The average person spends a majority of their time inside the home or office. In these enclosed spaces where people rest or work, a high standard for indoor air quality must be maintained for overall good health. When a Heating, Ventilation, and Air Conditioning (HVAC) system gets compromised, it can cause discomfort and health issues among the those who use the space. So what exactly could happen? For one:
Mold and Bacterial Growth
Leaks and non-draining moisture can encourage the growth of mold and other pollutants, according to the National Institute of Environmental Health Sciences. When these conditions are present in the HVAC system, bacterial and mold colonies could develop. From these habitats, microspores are spread through the airflow.
When left unchecked, mold colonies appear in dark and damp spots, and typically emit a distinct moldy odor. Maintaining the HVAC system ensures that these hidden spots are checked for any growth. If necessary, remediation and removal of the problematic spots follow detection.
Compromised Respiratory Health
Harboring a mold or bacterial colony typically leads to a host of respiratory and other health-related conditions. An alert document from the National Institute for Occupational Safety and Health (NIOSH) described the issues that could potentially affect occupants of buildings with a problematic HVAC. According to NIOSH, there is a connection between exposure to mold and other microorganisms with hypersensitivity pneumonitis or lung inflammation, asthma, rhinitis, and sinusitis.

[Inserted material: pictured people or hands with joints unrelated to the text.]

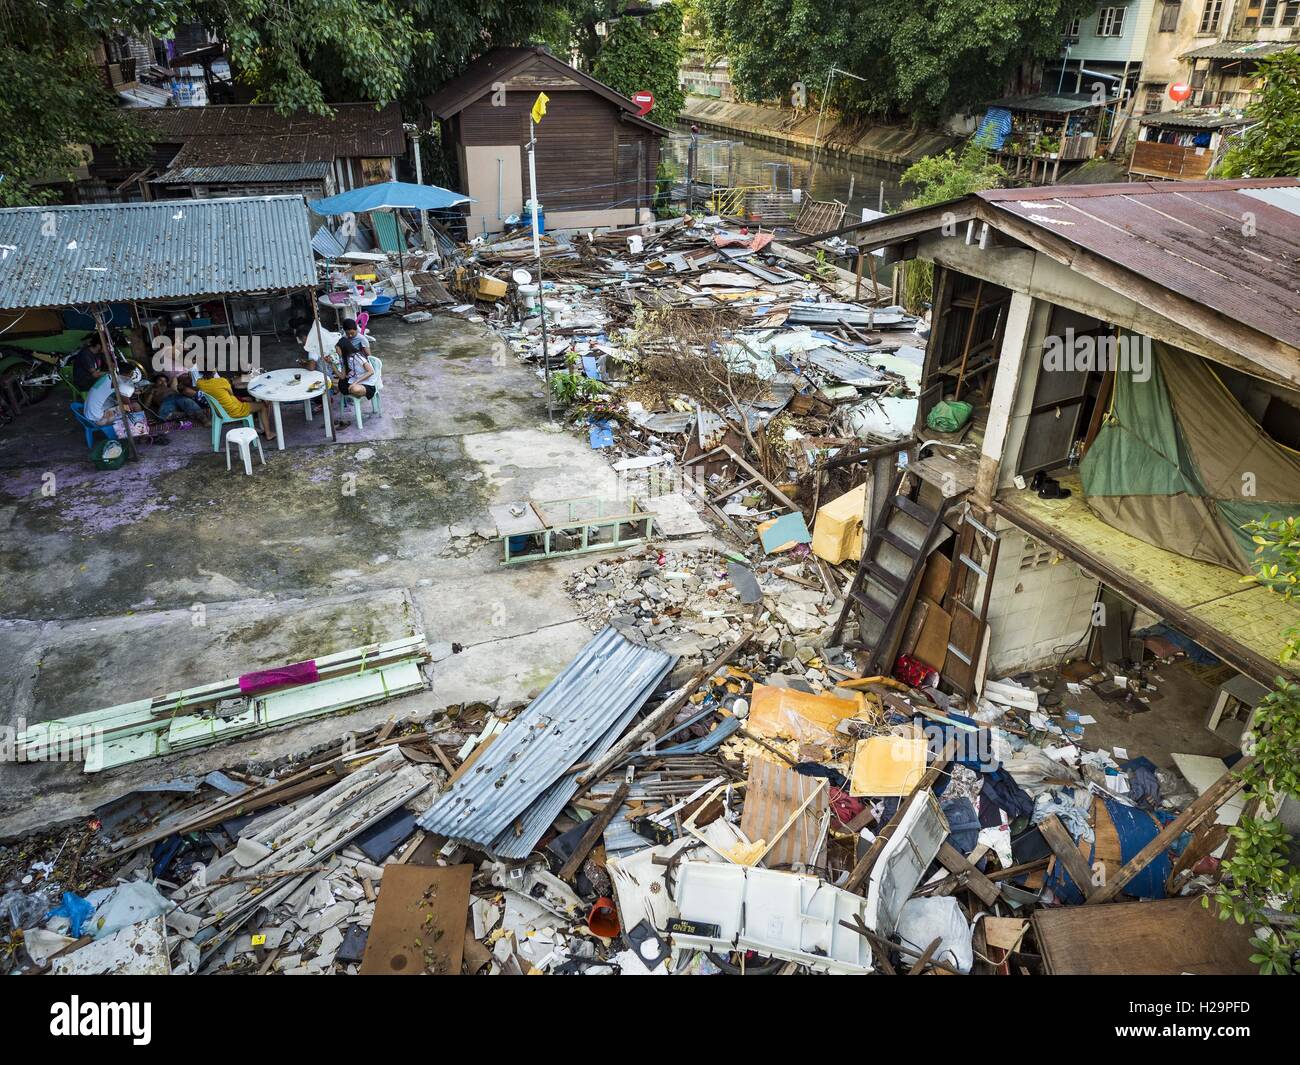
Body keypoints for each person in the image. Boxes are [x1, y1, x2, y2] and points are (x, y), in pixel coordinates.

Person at [197, 369, 275, 441]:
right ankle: (268, 434)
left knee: (249, 399)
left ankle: (252, 427)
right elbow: (231, 393)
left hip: (219, 411)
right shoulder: (222, 381)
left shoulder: (199, 383)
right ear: (214, 371)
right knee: (262, 406)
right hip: (233, 410)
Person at [336, 329, 376, 405]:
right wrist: (331, 364)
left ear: (343, 349)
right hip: (355, 380)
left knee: (354, 388)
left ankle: (353, 391)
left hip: (367, 383)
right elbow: (342, 376)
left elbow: (371, 371)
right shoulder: (345, 359)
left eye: (337, 349)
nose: (336, 352)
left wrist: (355, 382)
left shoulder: (357, 356)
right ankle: (351, 390)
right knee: (339, 384)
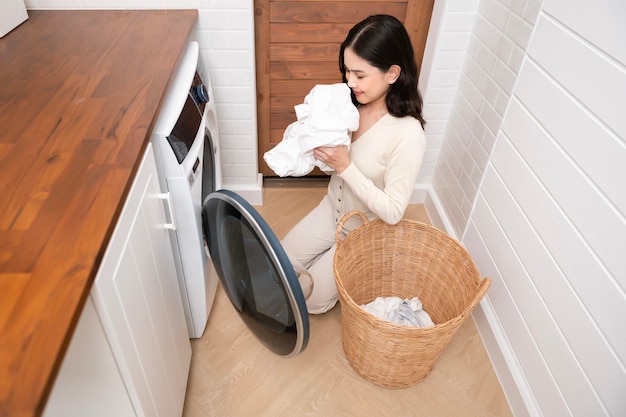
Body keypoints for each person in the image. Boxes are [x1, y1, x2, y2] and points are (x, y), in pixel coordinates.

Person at [281, 14, 427, 314]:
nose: (350, 81)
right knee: (281, 262)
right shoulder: (348, 105)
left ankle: (357, 270)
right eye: (347, 71)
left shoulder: (408, 134)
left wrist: (345, 165)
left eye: (360, 75)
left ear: (392, 73)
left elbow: (393, 212)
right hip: (331, 209)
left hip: (364, 230)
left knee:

Check the Guidelines when having HVAC Checked
The US Environmental Protection Agency provides a set of guidelines for those who are planning to have their HVAC system checked. The guide describes the process of mold detection, removal, and remediation. The USEPA also has an entire section on indoor quality monitoring.
When a property owner makes a decision to hire a professional HVAC company, they should ensure that the services follow the guidelines established by the National Air Duct Cleaners Association (NADCA). A comprehensive cleanup that follows set standards could help avoid further contamination of the HVAC system.